• DIRECTIONS:
(a) According to the patch message, what is the default LUN queue_depth?
(b) Copy the patch message from "The Azure premium" to "overall database performance.".

* [PATCH v1] scsi: storvsc: Parameterize nr_hw_queues
@ 2021-02-02 20:25 Melanie Plageman
2021-02-03 0:50 ` Michael Kelley
0 siblings, 1 reply; 4+ messages in thread
From: Melanie Plageman @ 2021-02-02 20:25 UTC (permalink / raw)
To: linux-hyperv
[-- Attachment #1: Type: text/plain, Size: 4926 bytes --]
Proposed patch attached.
While doing some performance tuning of various block device parameters
on Azure to optimize database workloads, we found that reducing the
number of hardware queues (nr_hw_queues used in the block-mq layer and
by storvsc) improved performance of short queue depth writes, like
database journaling.
The Azure premium disks we were testing on often had around 2-3ms
latency for a single small write. Given the IOPS and bandwidth
provisioned on your typical Azure VM paired with an Azure premium disk,
we found that decreasing the LUN queue_depth substantially from the
default (default is 2048) was often required to get reasonable IOPS out
of a small sequential synchronous write with a queue_depth of 1. In our
investigation, the high default queue_depth resulted in such a large
number of outstanding requests against the device that a journaling
write incurred very high latency, slowing overall database performance.

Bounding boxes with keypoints
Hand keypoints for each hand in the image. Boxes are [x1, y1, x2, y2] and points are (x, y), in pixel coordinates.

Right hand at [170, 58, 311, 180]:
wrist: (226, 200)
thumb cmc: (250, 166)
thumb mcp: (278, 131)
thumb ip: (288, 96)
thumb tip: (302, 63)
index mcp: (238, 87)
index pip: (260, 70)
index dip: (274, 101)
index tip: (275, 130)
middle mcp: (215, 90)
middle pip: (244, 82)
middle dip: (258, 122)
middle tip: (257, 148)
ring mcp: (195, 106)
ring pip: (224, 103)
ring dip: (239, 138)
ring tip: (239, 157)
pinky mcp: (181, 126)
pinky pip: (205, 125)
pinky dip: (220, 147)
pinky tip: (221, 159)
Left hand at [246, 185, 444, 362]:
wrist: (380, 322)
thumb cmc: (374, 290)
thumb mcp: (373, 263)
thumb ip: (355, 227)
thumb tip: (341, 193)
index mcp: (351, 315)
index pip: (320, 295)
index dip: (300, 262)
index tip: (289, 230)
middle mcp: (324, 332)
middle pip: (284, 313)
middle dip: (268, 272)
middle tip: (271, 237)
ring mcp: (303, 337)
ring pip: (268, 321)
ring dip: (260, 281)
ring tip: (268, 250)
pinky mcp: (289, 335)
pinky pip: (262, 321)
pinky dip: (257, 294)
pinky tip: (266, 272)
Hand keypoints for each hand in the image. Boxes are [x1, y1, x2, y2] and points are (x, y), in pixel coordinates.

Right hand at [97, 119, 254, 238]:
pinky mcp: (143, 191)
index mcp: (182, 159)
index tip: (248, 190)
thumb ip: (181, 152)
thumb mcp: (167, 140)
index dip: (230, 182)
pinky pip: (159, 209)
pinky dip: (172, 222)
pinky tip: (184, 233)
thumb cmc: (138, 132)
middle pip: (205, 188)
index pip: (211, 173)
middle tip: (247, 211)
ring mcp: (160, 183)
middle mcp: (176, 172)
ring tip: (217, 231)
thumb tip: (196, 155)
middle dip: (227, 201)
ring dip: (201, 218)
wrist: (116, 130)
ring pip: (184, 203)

• RESPONSES TO THE EXERCISE:
(a) 2048

(b)
The Azure premium disks we were testing on often had around 2-3ms
latency for a single small write. Given the IOPS and bandwidth
provisioned on your typical Azure VM paired with an Azure premium disk,
we found that decreasing the LUN queue_depth substantially from the
default (default is 2048) was often required to get reasonable IOPS out
of a small sequential synchronous write with a queue_depth of 1. In our
investigation, the high default queue_depth resulted in such a large
number of outstanding requests against the device that a journaling
write incurred very high latency, slowing overall database performance.